As Byron pointed out during the Hot Sheet, the falling birth rate could be a key factor behind Trump’s “gold card” proposal.
This will have a bigger impact on the U.S. economy overall. It’s one of the reasons why, while the administration ran on deportation of illegals, at the same time they’re saying, ‘Oh, we want to sell $5 million gold cards.’ Because if you don’t have immigration coming into the country, with this population forecast, that’s going to mean long-term trouble.
3. Birth Rates Are Dropping Globally
It’s not just the U.S. that’s seeing declining fertility rates. Many developed countries aren’t producing enough births to sustain their populations, meaning long-term demand could shift toward areas attracting immigration and economic growth.
4. Homebuilders Are Going Smaller
For decades, despite shrinking household sizes, new homes kept getting bigger. That trend peaked around 2014 and has been reversing ever since. Today, builders are focusing on smaller, more affordable homes—a response to both affordability challenges and changing buyer preferences.
5. Remodeling Boom Ahead
Locked into ultra-low mortgage rates, homeowners are choosing to renovate instead of move. Aging housing stock + record home equity = increased remodeling activity. This shift benefits contractors and agents who adapt to a slower-moving resale market.

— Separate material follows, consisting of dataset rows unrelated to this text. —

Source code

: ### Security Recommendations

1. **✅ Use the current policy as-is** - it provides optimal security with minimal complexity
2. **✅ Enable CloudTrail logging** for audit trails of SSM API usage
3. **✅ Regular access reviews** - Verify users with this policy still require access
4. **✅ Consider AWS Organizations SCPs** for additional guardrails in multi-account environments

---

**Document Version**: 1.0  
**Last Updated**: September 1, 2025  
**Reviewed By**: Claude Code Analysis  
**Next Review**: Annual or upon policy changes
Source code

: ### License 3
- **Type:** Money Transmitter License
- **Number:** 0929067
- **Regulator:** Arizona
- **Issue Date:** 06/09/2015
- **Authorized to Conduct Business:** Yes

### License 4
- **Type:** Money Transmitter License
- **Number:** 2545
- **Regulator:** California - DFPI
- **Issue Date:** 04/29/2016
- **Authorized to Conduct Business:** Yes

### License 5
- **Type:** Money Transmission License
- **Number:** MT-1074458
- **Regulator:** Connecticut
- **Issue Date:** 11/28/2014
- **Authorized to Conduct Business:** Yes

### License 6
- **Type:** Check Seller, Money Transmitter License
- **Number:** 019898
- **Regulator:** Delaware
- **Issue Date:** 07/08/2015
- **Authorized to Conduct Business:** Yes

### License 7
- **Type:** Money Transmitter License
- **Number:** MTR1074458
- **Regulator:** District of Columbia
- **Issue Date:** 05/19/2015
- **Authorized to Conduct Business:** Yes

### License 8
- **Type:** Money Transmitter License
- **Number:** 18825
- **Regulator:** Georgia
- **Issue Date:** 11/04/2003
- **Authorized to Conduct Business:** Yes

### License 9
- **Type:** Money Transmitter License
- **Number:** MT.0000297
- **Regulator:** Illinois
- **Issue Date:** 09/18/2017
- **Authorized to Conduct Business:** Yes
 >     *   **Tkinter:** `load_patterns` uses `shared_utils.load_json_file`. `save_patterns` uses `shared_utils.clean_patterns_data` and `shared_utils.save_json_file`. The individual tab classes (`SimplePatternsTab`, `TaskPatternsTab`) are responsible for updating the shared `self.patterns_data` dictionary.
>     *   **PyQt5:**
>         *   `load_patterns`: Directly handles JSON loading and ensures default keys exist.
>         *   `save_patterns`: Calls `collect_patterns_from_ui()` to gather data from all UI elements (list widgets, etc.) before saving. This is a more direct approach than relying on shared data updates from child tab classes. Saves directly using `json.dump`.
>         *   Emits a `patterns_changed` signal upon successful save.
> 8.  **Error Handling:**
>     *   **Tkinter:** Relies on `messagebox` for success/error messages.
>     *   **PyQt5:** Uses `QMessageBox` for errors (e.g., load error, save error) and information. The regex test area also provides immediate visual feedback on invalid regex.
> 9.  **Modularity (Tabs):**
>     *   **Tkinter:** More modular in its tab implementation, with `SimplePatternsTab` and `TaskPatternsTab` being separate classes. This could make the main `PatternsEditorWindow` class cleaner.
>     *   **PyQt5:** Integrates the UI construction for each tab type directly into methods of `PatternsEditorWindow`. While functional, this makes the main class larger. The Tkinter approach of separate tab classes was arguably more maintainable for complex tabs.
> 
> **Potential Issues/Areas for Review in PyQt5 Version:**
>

To illustrate the difference between regional markets, Byron explained why he tells anyone looking to buy a home in Florida not to buy anything built before 2000.
There’s so many homes built after the year 2000 with better construction for protection against hurricanes…[but] when you go to the Northeast, try finding a home before the year 2000 available on the market. It’s like Where’s Waldo?
6. Baby Boomers Are Selling—Slowly
Freddie Mac predicts 9.2 million fewer Boomer homeowner households by 2035. For now, demand from Millennials and Gen Z offsets the shift, but by the 2030s, an inventory surge could reshape supply dynamics.
7. Home Insurance is Becoming a Crisis
Between 2020 and 2023, home insurance premiums jumped 33%, with Louisiana and Florida hit hardest. Rising disaster risks mean some regions could become uninsurable, limiting mortgage availability.
8. Build-to-Rent is Here to Stay
Institutional investors are all-in on build-to-rent (BTR) communities. In 2023, 9.5% of new single-family homes were built as rentals, a record high. This trend is cementing rental housing as a key asset class.
That said, some markets are more favorable for BTR than others.
It’s the Sun Belt states where a lot of this building has taken place, which is going to continue to increase inventory and is going to continue to put pressure on the for-sale inventory as we’ve seen in those locations as well.
9. Big Builders Keep Taking Market Share
Publicly traded builders like Lennar and PulteGroup are squeezing out smaller competitors, leveraging access to capital, in-house mortgage firms, and economies of scale to dominate new construction.
Byron explained why, starting with the fact that big builders have economies of scale; they’re able to get cheaper labor and cheaper materials. Meanwhile, smaller local builders are all but forced to build homes priced well above the median.
It’s prohibitive for a local builder to build a regular house. They’ve got to go luxury. The best builders have gone luxury. Because they’re like, ‘It just doesn’t make sense for me not to go luxury.’ It’s too prohibitive for a local builder to take the risk and build a regular home for such a short margin when there’s luxury buyers out there.
The Bottom Line
These trends aren’t short-term fluctuations—they’re shaping the future of housing for decades to come. The agents and investors who adjust their strategies now will be the ones leading the market in the years ahead.